Você vai à Itália ou ao EUA e vê que o custo de vida desses países é extremamente menor do que aqui no País, são incríveis as comparações, somente quem viaja sabe a verdade.

Esse nicho nos leva a sonhar e a traçar planos de um futuro melhor, de desenharmos nossos projetos nesses países e assim sermos realmente felizes.

A tal da distribuição de renda, só está é acabando coma a Classe Média, diminuindo o seu poder de compra. A Pirâmide Social foi redesenhada, criando inúmeras faixas de rendas, para agradar a população carente, que detém o poder de voto.

Os impostos indexados aos nossos produtos é um afronto, chegando a média a quase 38% ou mais, minimizando a demanda, levando o governo a reclamar da queda de consumo e do endividamento da sociedade.

O crescimento econômico para 2013 não passará de 2,3% em uma previsão otimista, pois em virtude de estarmos globalizados, sofremos influência da política econômica dos EUA e da Europa e China e que não são as melhores no momento.

Somos lentos em ações corretivas e não praticamos ações preventivas, em termos conjunturais. Não negociamos bem junto ao mercado internacional.

Chamamos a atenção que temos um furo na caixa escancarado que são as contas do setor público, que está tendo o pior resultado nos últimos 12 anos, registrando um déficit primário de R$432 milhões (Banco Central), receita menos despesas sem a inclusão de juros.

Os juros da divida publica passam de 5,13% para 5,23% do PIB. O Governo para remedar a situação tenta um bloqueio de gastos que somará cerca de R$28 bilhões adicionados a R$15 bilhões.

Com isso irá fazer uma economia de gastos para pagar os juros da divida pública de 2,3% do PIB equivalente a R$110,9 bilhões.

Porém a conjuntura econômica não colabora com o governo.
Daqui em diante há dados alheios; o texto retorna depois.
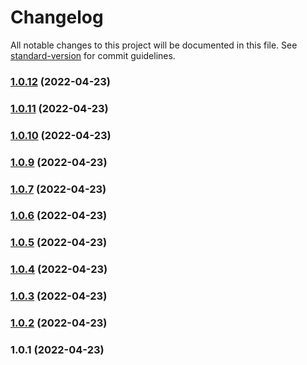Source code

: # Changelog

All notable changes to this project will be documented in this file. See [standard-version](https://github.com/conventional-changelog/standard-version) for commit guidelines.

### [1.0.12](https://github.com/elixxrades/nodejs-logger/compare/v1.0.11...v1.0.12) (2022-04-23)

### [1.0.11](https://github.com/elixxrades/nodejs-logger/compare/v1.0.10...v1.0.11) (2022-04-23)

### [1.0.10](https://github.com/elixxrades/nodejs-logger/compare/v1.0.9...v1.0.10) (2022-04-23)

### [1.0.9](https://github.com/elixxrades/nodejs-logger/compare/v1.0.7...v1.0.9) (2022-04-23)

### [1.0.7](https://github.com/elixxrades/nodejs-logger/compare/v1.0.6...v1.0.7) (2022-04-23)

### [1.0.6](https://github.com/elixxrades/nodejs-logger/compare/v1.0.5...v1.0.6) (2022-04-23)

### [1.0.5](https://github.com/elixxrades/nodejs-logger/compare/v1.0.4...v1.0.5) (2022-04-23)

### [1.0.4](https://github.com/elixxrades/nodejs-logger/compare/v1.0.3...v1.0.4) (2022-04-23)

### [1.0.3](https://github.com/elixxrades/nodejs-logger/compare/v1.0.2...v1.0.3) (2022-04-23)

### [1.0.2](https://github.com/elixxrades/nodejs-logger/compare/v1.0.1...v1.0.2) (2022-04-23)

### 1.0.1 (2022-04-23)
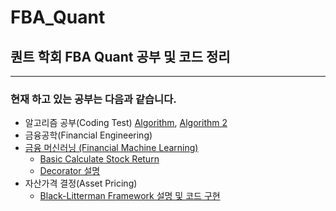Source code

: # FBA_Quant

## 퀀트 학회 FBA Quant 공부 및 코드 정리
---
### 현재 하고 있는 공부는 다음과 같습니다.

* 알고리즘 공부(Coding Test) [Algorithm](https://github.com/inandout-kr/FBA_Quant/tree/main/Coding_Test), [Algorithm 2](https://github.com/inandout-kr/FBA_Quant/issues)
* 금융공학(Financial Engineering)
* [금융 머신러닝 (Financial Machine Learning)](https://github.com/inandout-kr/FBA_Quant/tree/main/Financial_Machine_Learning/Week%201)
  * [Basic Calculate Stock Return](https://github.com/inandout-kr/FBA_Quant/tree/main/Financial_Machine_Learning/Week1_CalculateReturns)
  * [Decorator 설명](https://github.com/inandout-kr/FBA_Quant/blob/main/Financial_Machine_Learning/Week1_CalculateReturns/Decorator_explanation/What_is_Decorator.ipynb)
* 자산가격 결정(Asset Pricing)
  * [Black-Litterman Framework 설명 및 코드 구현](https://github.com/inandout-kr/FBA_Quant/blob/main/Asset_Pricing/Black-Litterman_Python/Black-Litterman-Framework.ipynb)
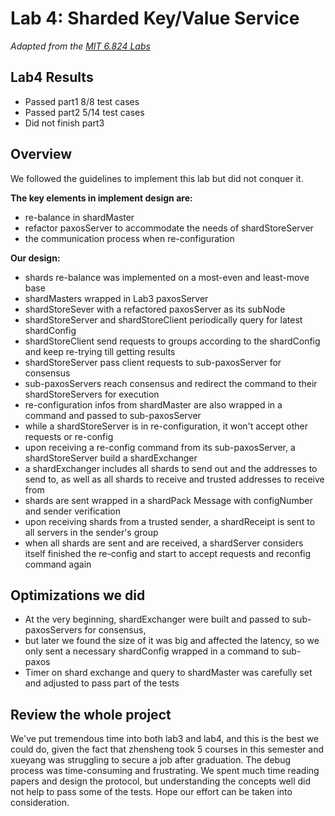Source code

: # Lab 4: Sharded Key/Value Service
*Adapted from the [MIT 6.824
Labs](http://nil.csail.mit.edu/6.824/2015/labs/lab-4.html)*


## Lab4 Results
* Passed part1 8/8 test cases
* Passed part2 5/14 test cases
* Did not finish part3


## Overview
We followed the guidelines to implement this lab but did not conquer it.

**The key elements in implement design are:**
* re-balance in shardMaster
* refactor paxosServer to accommodate the needs of shardStoreServer
* the communication process when re-configuration

**Our design:**
* shards re-balance was implemented on a most-even and least-move base
* shardMasters wrapped in Lab3 paxosServer
* shardStoreSever with a refactored paxosServer as its subNode
* shardStoreServer and shardStoreClient periodically query for latest shardConfig
* shardStoreClient send requests to groups according to the shardConfig and keep re-trying till getting results
* shardStoreServer pass client requests to sub-paxosServer for consensus
* sub-paxosServers reach consensus and redirect the command to their shardStoreServers for execution
* re-configuration infos from shardMaster are also wrapped in a command and passed to sub-paxosServer
* while a shardStoreServer is in re-configuration, it won't accept other requests or re-config
* upon receiving a re-config command from its sub-paxosServer, a shardStoreServer build a shardExchanger
* a shardExchanger includes all shards to send out and the addresses to send to, as well as all shards to receive and trusted addresses to receive from
* shards are sent wrapped in a shardPack Message with configNumber and sender verification
* upon receiving shards from a trusted sender, a shardReceipt is sent to all servers in the sender's group
* when all shards are sent and are received, a shardServer considers itself finished the re-config and start to accept requests and reconfig command again



## Optimizations we did
* At the very beginning, shardExchanger were built and passed to sub-paxosServers for consensus, 
* but later we found the size of it was big and affected the latency, so we only sent a necessary shardConfig wrapped in a command to sub-paxos
* Timer on shard exchange and query to shardMaster was carefully set and adjusted to pass part of the tests

## Review the whole project
We've put tremendous time into both lab3 and lab4, and this is the best we could do,
given the fact that zhensheng took 5 courses in this semester and xueyang was struggling to secure a job after graduation.
The debug process was time-consuming and frustrating. We spent much time reading papers and design the protocol, 
but understanding the concepts well did not help to pass some of the tests.
Hope our effort can be taken into consideration.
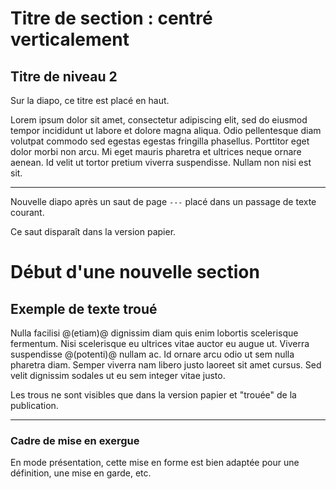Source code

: # Titre de section : centré verticalement

## Titre de niveau 2

Sur la diapo, ce titre est placé en haut.

Lorem ipsum dolor sit amet, consectetur adipiscing elit, sed do eiusmod 
tempor incididunt ut labore et dolore magna aliqua. Odio pellentesque 
diam volutpat commodo sed egestas egestas fringilla phasellus. Porttitor 
eget dolor morbi non arcu. Mi eget mauris pharetra et ultrices neque 
ornare aenean. Id velit ut tortor pretium viverra suspendisse. Nullam 
non nisi est sit.

---

Nouvelle diapo après un saut de page `---` placé dans un passage de 
texte courant.

Ce saut disparaît dans la version papier.

# Début d'une nouvelle section

## Exemple de texte troué

Nulla facilisi @(etiam)@ dignissim diam quis enim lobortis scelerisque 
fermentum. Nisi scelerisque eu ultrices vitae auctor eu augue ut. 
Viverra suspendisse @(potenti)@ nullam ac. Id ornare arcu odio ut sem nulla 
pharetra diam. Semper viverra nam libero justo laoreet sit amet cursus. 
Sed velit dignissim sodales ut eu sem integer vitae justo.

Les trous ne sont visibles que dans la version papier et "trouée" de la 
publication.

 ---

### Cadre de mise en exergue

En mode présentation, cette mise en forme est bien adaptée pour une 
définition, une mise en garde, etc.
Preocupação com a demanda e crescimento, o governo aceita uma inflação de até 6,5% ao ano em 2013 e já estamos com 6%, previsões anteriores desenhavam uma inflação de 4,5%.

Tapar os furos da caixa d’água é difícil, para quem não previu os acontecimentos, não planejou o crescimento e agora no desespero procura ter confiança para as ações que pretendem desenvolver.

Acredito que devido o não conserto da caixa d’água, o crescimento pretendido já foi para o espaço, vindo ou não as medidas declaradas, o impacto é muito pequeno e o Banco Central está indo em direção contraria ao crescimento aumento os juros básicos da economia.

Temos que comprar uma caixa d”água nova, não há solução melhor do que esta.